Sets

Python comes equipped with different objects to help organize your data. These data structures include lists, tuples, sets and dictionaries. But right now, we’ll focus on sets.

Sets are useful when you are working with data and the order or frequency of the values does not matter. Get ready to become an element of the set of people who understand sets.

Create

We will begin by creating an empty set.

example = set()

Now we want to add things to our set, and the add() function does exactly what we expect. Duplicates are not stored: if you try to add the same item twice, the set will store it the first time and ignore it the second time.
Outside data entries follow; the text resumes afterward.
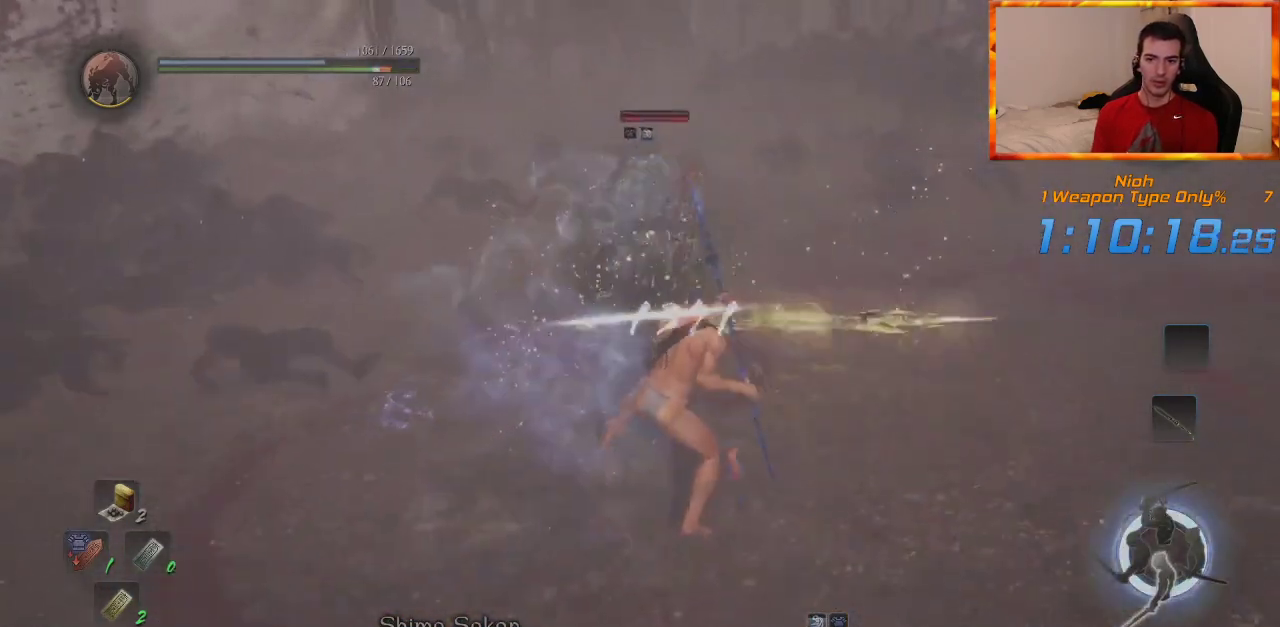
{"dt_ms": 500, "buttons": [], "left_stick": "center", "right_stick": "center", "events": [[50, "L1", "up"], [133, "left_stick", "center"]]}
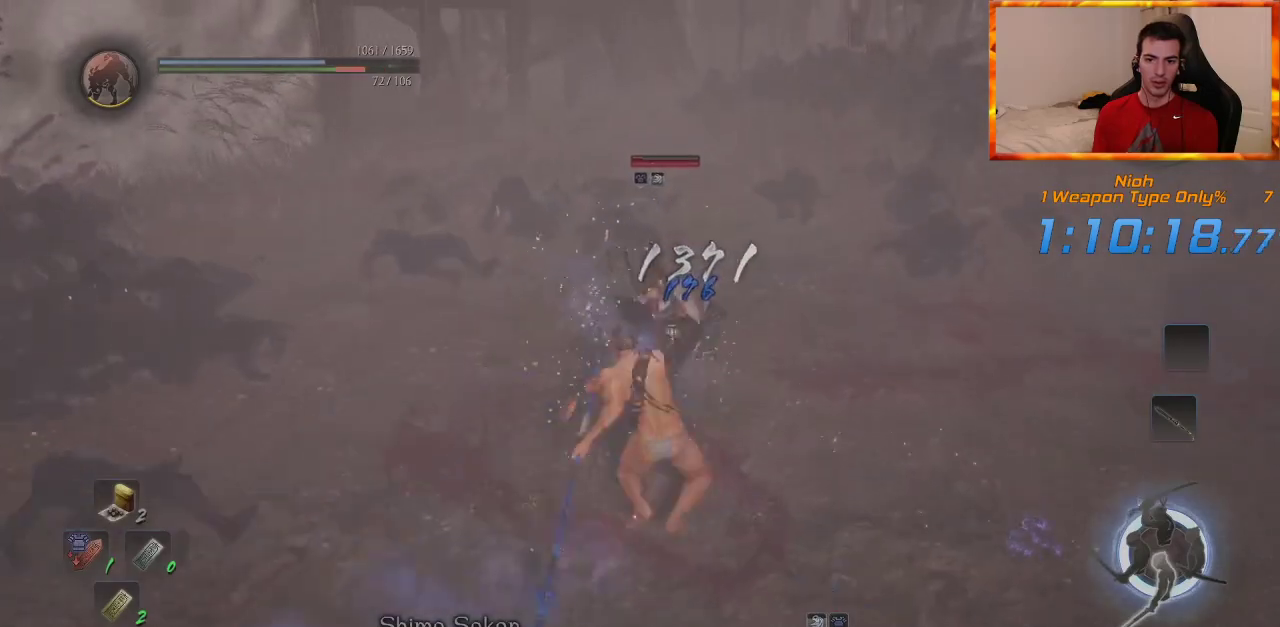
{"dt_ms": 500, "buttons": ["TRIANGLE", "R1"], "left_stick": "center", "right_stick": "center", "events": [[450, "R1", "down"], [467, "TRIANGLE", "down"]]}
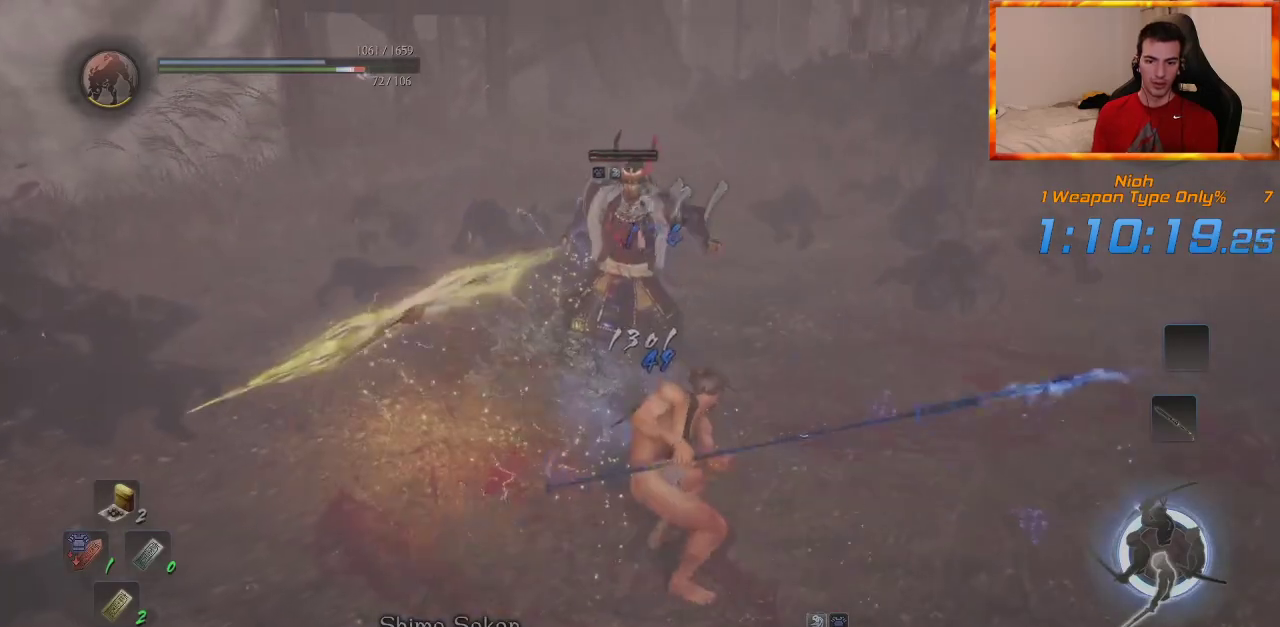
{"dt_ms": 500, "buttons": ["TRIANGLE"], "left_stick": "center", "right_stick": "center", "events": [[100, "TRIANGLE", "up"], [117, "R1", "up"], [233, "TRIANGLE", "down"]]}
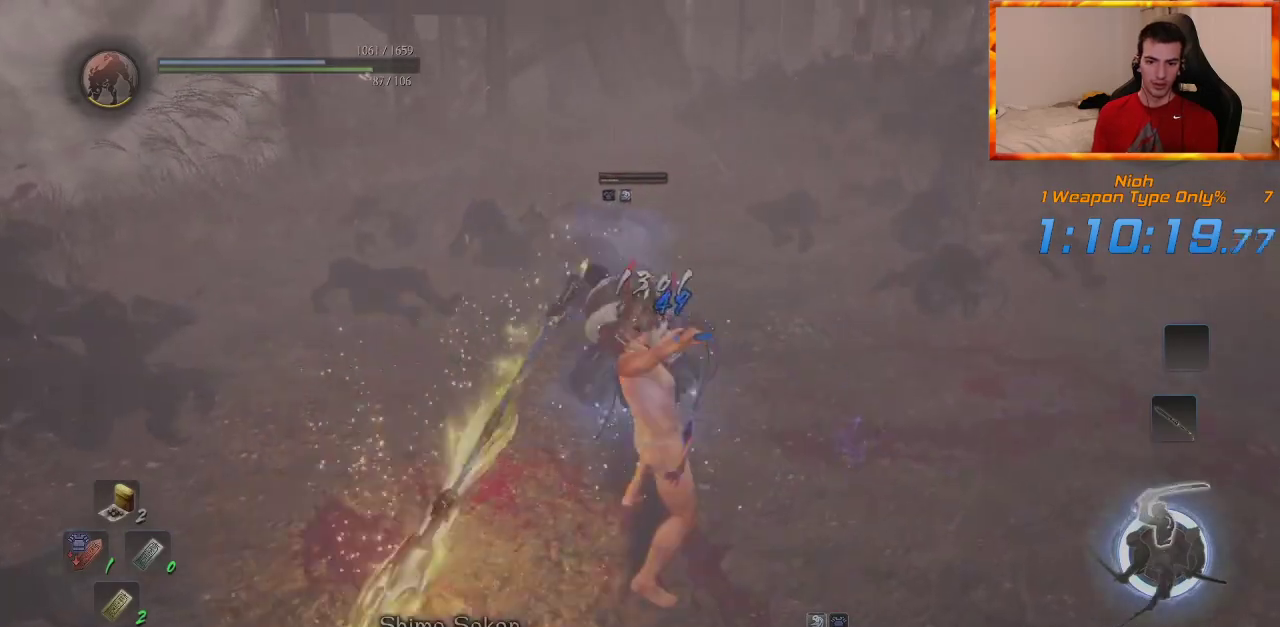
{"dt_ms": 500, "buttons": [], "left_stick": "center", "right_stick": "center", "events": [[83, "TRIANGLE", "up"]]}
We will use this method to add several objects to this set.

example.add(42)
example.add(False)
example.add(3.141592653589793)
example.add("Thorium")

Notice that you can add data of different types to the same set. If you print the example set we just prepared, Python will show you the items inside the set. Each item inside a set is called an “element”.

print(example)
# Output
{False, 42, 3.141592653589793, 'Thorium'}

When you try this, the elements may appear in a different order for you than what is displayed here. Do not panic. For sets, the order does not matter. This is different for lists and tuples where the order does matter.

Now look what happens when you try to add the number 42 to the set a second time.

example.add(42)
print(example)
# Output
{False, 42, 3.141592653589793, 'Thorium'}

The set still contains just one copy of the number 42. Sets do not contain duplicate elements. To see the number of elements in a set, use the length function, which is shortened to : len(example).

There is a second way to create a set, which can be faster in some instances. When creating the set you can pre-populate the set with a collection of elements.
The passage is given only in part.